The issue of timing has been a difficult one but thankfully one of Mr Cameron’s parting promises secured that for the pro-independence movement. Mr Cameron promised a vote on renewing the Trident nuclear missile system, and Mrs May has agreed to that timetable. The first vote is scheduled to take place on Monday 18th July. Although all SNP MPs will vote to oppose the renewal of Trident and the Scottish Labour Party officially opposes renewing the weapon system, the vote is expected to pass. This is because almost all Tory MPs support renewal and most Labour MPs are expected to vote with the government. This vote will be the final nail in the coffin.
In the first independence referendum the argument was about opposing Trident’s renewal, and a desire to get them out of Scotland. However if the vote to renew Trident is before a second referendum, and the vote passes, the Yes campaign can make a simple argument: “the UK government is not going to keep it’s nuclear weapons base in a different country, and so independence is the only way of getting rid of these missiles”. I oppose the renewal of Trident but it would be foolish to say that the vote will not pass on Monday, and if the prospect of renewal was enough to get people to the polls, the actual decision to oppose what the people of Scotland want will benefit the Yes campaign much more. Furthermore, the fact that Scottish Labour also oppose Trident renewal may push the needle of some Scottish Labour voters and make them consider independence, particularly if their goal is a more left-wing country.
trident murdo macleod
Trident will probably be renewed, but independence would stop the decision in its tracks (Murdo Macleod)

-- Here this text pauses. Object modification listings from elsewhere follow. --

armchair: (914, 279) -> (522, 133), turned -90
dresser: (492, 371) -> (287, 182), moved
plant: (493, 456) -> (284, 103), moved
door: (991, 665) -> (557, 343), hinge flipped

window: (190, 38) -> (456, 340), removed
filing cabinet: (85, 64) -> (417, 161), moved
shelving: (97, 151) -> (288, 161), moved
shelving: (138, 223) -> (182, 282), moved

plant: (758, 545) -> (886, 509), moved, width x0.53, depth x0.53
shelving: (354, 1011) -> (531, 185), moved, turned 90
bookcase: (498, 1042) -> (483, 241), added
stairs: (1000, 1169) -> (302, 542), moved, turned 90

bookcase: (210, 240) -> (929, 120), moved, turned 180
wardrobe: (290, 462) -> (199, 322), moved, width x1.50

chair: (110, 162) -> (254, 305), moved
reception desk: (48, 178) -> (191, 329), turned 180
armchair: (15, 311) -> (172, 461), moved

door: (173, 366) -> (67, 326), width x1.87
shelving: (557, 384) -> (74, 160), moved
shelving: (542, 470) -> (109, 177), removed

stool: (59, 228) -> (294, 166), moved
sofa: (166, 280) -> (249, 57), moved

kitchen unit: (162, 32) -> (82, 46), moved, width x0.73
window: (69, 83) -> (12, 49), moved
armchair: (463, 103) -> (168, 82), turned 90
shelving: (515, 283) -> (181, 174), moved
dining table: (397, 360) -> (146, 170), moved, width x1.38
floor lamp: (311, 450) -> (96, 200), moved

To conclude, the EU referendum result has had interesting constitutional implications for the UK and these are most vocally discussed in the context of Scotland. Some of the main arguments against independence have become null and void by the change in circumstances, which leaves the No campaign in a more difficult position. Also, a reliable source has told me that the Yes campaign have had a post-mortem about where they went wrong in terms of organising the vote, and will have a much better strategy in a second referendum campaign.
Opinion polls vary in their findings, but quite a few after the Brexit result(#1, #2, #3) now show a majority in favour of secession. This being the case, the Scottish government should begin making loud demands for a second referendum as any attempts by Westminster to stop the Scottish people from having their say will only harden attitudes against the Union. Don’t get this wrong Scotland. Another failed independence attempt will make this cause exactly like that of Quebec secessionism, and this cannot be allowed to happen.